◆ EXERCISE PROMPT ◆
Apart from the pictures, write out all the records exactly.
───── RECORDS FOR THIS EXERCISE
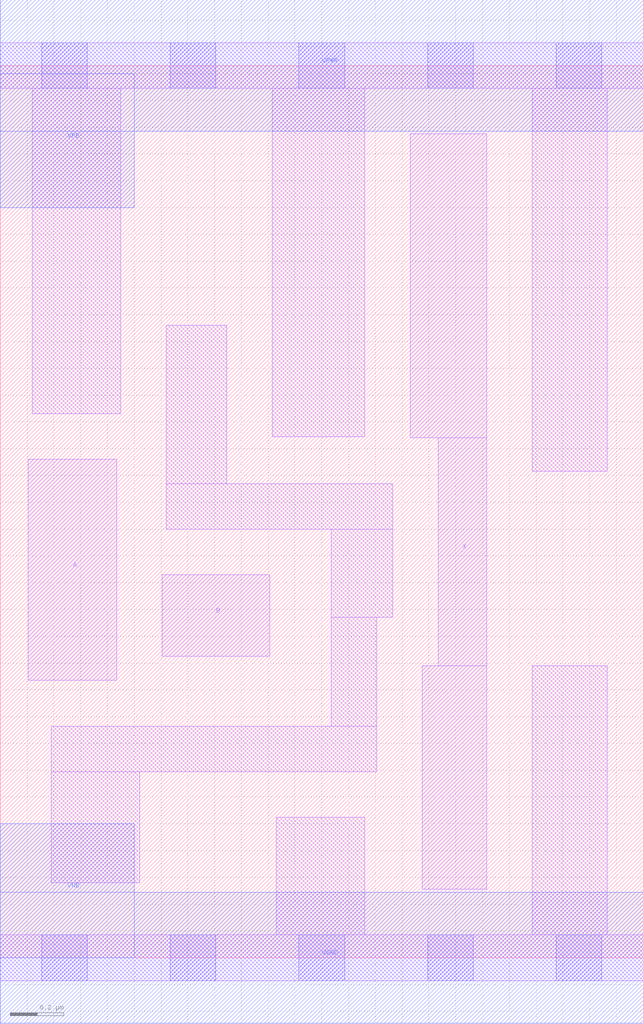
<source format=lef>
# Copyright 2020 The SkyWater PDK Authors
#
# Licensed under the Apache License, Version 2.0 (the "License");
# you may not use this file except in compliance with the License.
# You may obtain a copy of the License at
#
#     https://www.apache.org/licenses/LICENSE-2.0
#
# Unless required by applicable law or agreed to in writing, software
# distributed under the License is distributed on an "AS IS" BASIS,
# WITHOUT WARRANTIES OR CONDITIONS OF ANY KIND, either express or implied.
# See the License for the specific language governing permissions and
# limitations under the License.
#
# SPDX-License-Identifier: Apache-2.0

VERSION 5.5 ;
NAMESCASESENSITIVE ON ;
BUSBITCHARS "[]" ;
DIVIDERCHAR "/" ;
MACRO sky130_fd_sc_lp__and2_2
  CLASS CORE ;
  SOURCE USER ;
  ORIGIN  0.000000  0.000000 ;
  SIZE  2.400000 BY  3.330000 ;
  SYMMETRY X Y R90 ;
  SITE unit ;
  PIN A
    ANTENNAGATEAREA  0.126000 ;
    DIRECTION INPUT ;
    USE SIGNAL ;
    PORT
      LAYER li1 ;
        RECT 0.105000 1.035000 0.435000 1.860000 ;
    END
  END A
  PIN B
    ANTENNAGATEAREA  0.126000 ;
    DIRECTION INPUT ;
    USE SIGNAL ;
    PORT
      LAYER li1 ;
        RECT 0.605000 1.125000 1.005000 1.430000 ;
    END
  END B
  PIN X
    ANTENNADIFFAREA  0.588000 ;
    DIRECTION OUTPUT ;
    USE SIGNAL ;
    PORT
      LAYER li1 ;
        RECT 1.530000 1.940000 1.815000 3.075000 ;
        RECT 1.575000 0.255000 1.815000 1.090000 ;
        RECT 1.635000 1.090000 1.815000 1.940000 ;
    END
  END X
  PIN VGND
    DIRECTION INOUT ;
    USE GROUND ;
    PORT
      LAYER met1 ;
        RECT 0.000000 -0.245000 2.400000 0.245000 ;
    END
  END VGND
  PIN VNB
    DIRECTION INOUT ;
    USE GROUND ;
    PORT
    END
  END VNB
  PIN VPB
    DIRECTION INOUT ;
    USE POWER ;
    PORT
    END
  END VPB
  PIN VNB
    DIRECTION INOUT ;
    USE GROUND ;
    PORT
      LAYER met1 ;
        RECT 0.000000 0.000000 0.500000 0.500000 ;
    END
  END VNB
  PIN VPB
    DIRECTION INOUT ;
    USE POWER ;
    PORT
      LAYER met1 ;
        RECT 0.000000 2.800000 0.500000 3.300000 ;
    END
  END VPB
  PIN VPWR
    DIRECTION INOUT ;
    USE POWER ;
    PORT
      LAYER met1 ;
        RECT 0.000000 3.085000 2.400000 3.575000 ;
    END
  END VPWR
  OBS
    LAYER li1 ;
      RECT 0.000000 -0.085000 2.400000 0.085000 ;
      RECT 0.000000  3.245000 2.400000 3.415000 ;
      RECT 0.120000  2.030000 0.450000 3.245000 ;
      RECT 0.190000  0.280000 0.520000 0.695000 ;
      RECT 0.190000  0.695000 1.405000 0.865000 ;
      RECT 0.620000  1.600000 1.465000 1.770000 ;
      RECT 0.620000  1.770000 0.845000 2.360000 ;
      RECT 1.015000  1.945000 1.360000 3.245000 ;
      RECT 1.030000  0.085000 1.360000 0.525000 ;
      RECT 1.235000  0.865000 1.405000 1.270000 ;
      RECT 1.235000  1.270000 1.465000 1.600000 ;
      RECT 1.985000  0.085000 2.265000 1.090000 ;
      RECT 1.985000  1.815000 2.265000 3.245000 ;
    LAYER mcon ;
      RECT 0.155000 -0.085000 0.325000 0.085000 ;
      RECT 0.155000  3.245000 0.325000 3.415000 ;
      RECT 0.635000 -0.085000 0.805000 0.085000 ;
      RECT 0.635000  3.245000 0.805000 3.415000 ;
      RECT 1.115000 -0.085000 1.285000 0.085000 ;
      RECT 1.115000  3.245000 1.285000 3.415000 ;
      RECT 1.595000 -0.085000 1.765000 0.085000 ;
      RECT 1.595000  3.245000 1.765000 3.415000 ;
      RECT 2.075000 -0.085000 2.245000 0.085000 ;
      RECT 2.075000  3.245000 2.245000 3.415000 ;
  END
END sky130_fd_sc_lp__and2_2
END LIBRARY

</source>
──────────
◆ TASK RESPONSE ◆
<source format=lef>
# Copyright 2020 The SkyWater PDK Authors
#
# Licensed under the Apache License, Version 2.0 (the "License");
# you may not use this file except in compliance with the License.
# You may obtain a copy of the License at
#
#     https://www.apache.org/licenses/LICENSE-2.0
#
# Unless required by applicable law or agreed to in writing, software
# distributed under the License is distributed on an "AS IS" BASIS,
# WITHOUT WARRANTIES OR CONDITIONS OF ANY KIND, either express or implied.
# See the License for the specific language governing permissions and
# limitations under the License.
#
# SPDX-License-Identifier: Apache-2.0

VERSION 5.5 ;
NAMESCASESENSITIVE ON ;
BUSBITCHARS "[]" ;
DIVIDERCHAR "/" ;
MACRO sky130_fd_sc_lp__and2_2
  CLASS CORE ;
  SOURCE USER ;
  ORIGIN  0.000000  0.000000 ;
  SIZE  2.400000 BY  3.330000 ;
  SYMMETRY X Y R90 ;
  SITE unit ;
  PIN A
    ANTENNAGATEAREA  0.126000 ;
    DIRECTION INPUT ;
    USE SIGNAL ;
    PORT
      LAYER li1 ;
        RECT 0.105000 1.035000 0.435000 1.860000 ;
    END
  END A
  PIN B
    ANTENNAGATEAREA  0.126000 ;
    DIRECTION INPUT ;
    USE SIGNAL ;
    PORT
      LAYER li1 ;
        RECT 0.605000 1.125000 1.005000 1.430000 ;
    END
  END B
  PIN X
    ANTENNADIFFAREA  0.588000 ;
    DIRECTION OUTPUT ;
    USE SIGNAL ;
    PORT
      LAYER li1 ;
        RECT 1.530000 1.940000 1.815000 3.075000 ;
        RECT 1.575000 0.255000 1.815000 1.090000 ;
        RECT 1.635000 1.090000 1.815000 1.940000 ;
    END
  END X
  PIN VGND
    DIRECTION INOUT ;
    USE GROUND ;
    PORT
      LAYER met1 ;
        RECT 0.000000 -0.245000 2.400000 0.245000 ;
    END
  END VGND
  PIN VNB
    DIRECTION INOUT ;
    USE GROUND ;
    PORT
    END
  END VNB
  PIN VPB
    DIRECTION INOUT ;
    USE POWER ;
    PORT
    END
  END VPB
  PIN VNB
    DIRECTION INOUT ;
    USE GROUND ;
    PORT
      LAYER met1 ;
        RECT 0.000000 0.000000 0.500000 0.500000 ;
    END
  END VNB
  PIN VPB
    DIRECTION INOUT ;
    USE POWER ;
    PORT
      LAYER met1 ;
        RECT 0.000000 2.800000 0.500000 3.300000 ;
    END
  END VPB
  PIN VPWR
    DIRECTION INOUT ;
    USE POWER ;
    PORT
      LAYER met1 ;
        RECT 0.000000 3.085000 2.400000 3.575000 ;
    END
  END VPWR
  OBS
    LAYER li1 ;
      RECT 0.000000 -0.085000 2.400000 0.085000 ;
      RECT 0.000000  3.245000 2.400000 3.415000 ;
      RECT 0.120000  2.030000 0.450000 3.245000 ;
      RECT 0.190000  0.280000 0.520000 0.695000 ;
      RECT 0.190000  0.695000 1.405000 0.865000 ;
      RECT 0.620000  1.600000 1.465000 1.770000 ;
      RECT 0.620000  1.770000 0.845000 2.360000 ;
      RECT 1.015000  1.945000 1.360000 3.245000 ;
      RECT 1.030000  0.085000 1.360000 0.525000 ;
      RECT 1.235000  0.865000 1.405000 1.270000 ;
      RECT 1.235000  1.270000 1.465000 1.600000 ;
      RECT 1.985000  0.085000 2.265000 1.090000 ;
      RECT 1.985000  1.815000 2.265000 3.245000 ;
    LAYER mcon ;
      RECT 0.155000 -0.085000 0.325000 0.085000 ;
      RECT 0.155000  3.245000 0.325000 3.415000 ;
      RECT 0.635000 -0.085000 0.805000 0.085000 ;
      RECT 0.635000  3.245000 0.805000 3.415000 ;
      RECT 1.115000 -0.085000 1.285000 0.085000 ;
      RECT 1.115000  3.245000 1.285000 3.415000 ;
      RECT 1.595000 -0.085000 1.765000 0.085000 ;
      RECT 1.595000  3.245000 1.765000 3.415000 ;
      RECT 2.075000 -0.085000 2.245000 0.085000 ;
      RECT 2.075000  3.245000 2.245000 3.415000 ;
  END
END sky130_fd_sc_lp__and2_2
END LIBRARY

</source>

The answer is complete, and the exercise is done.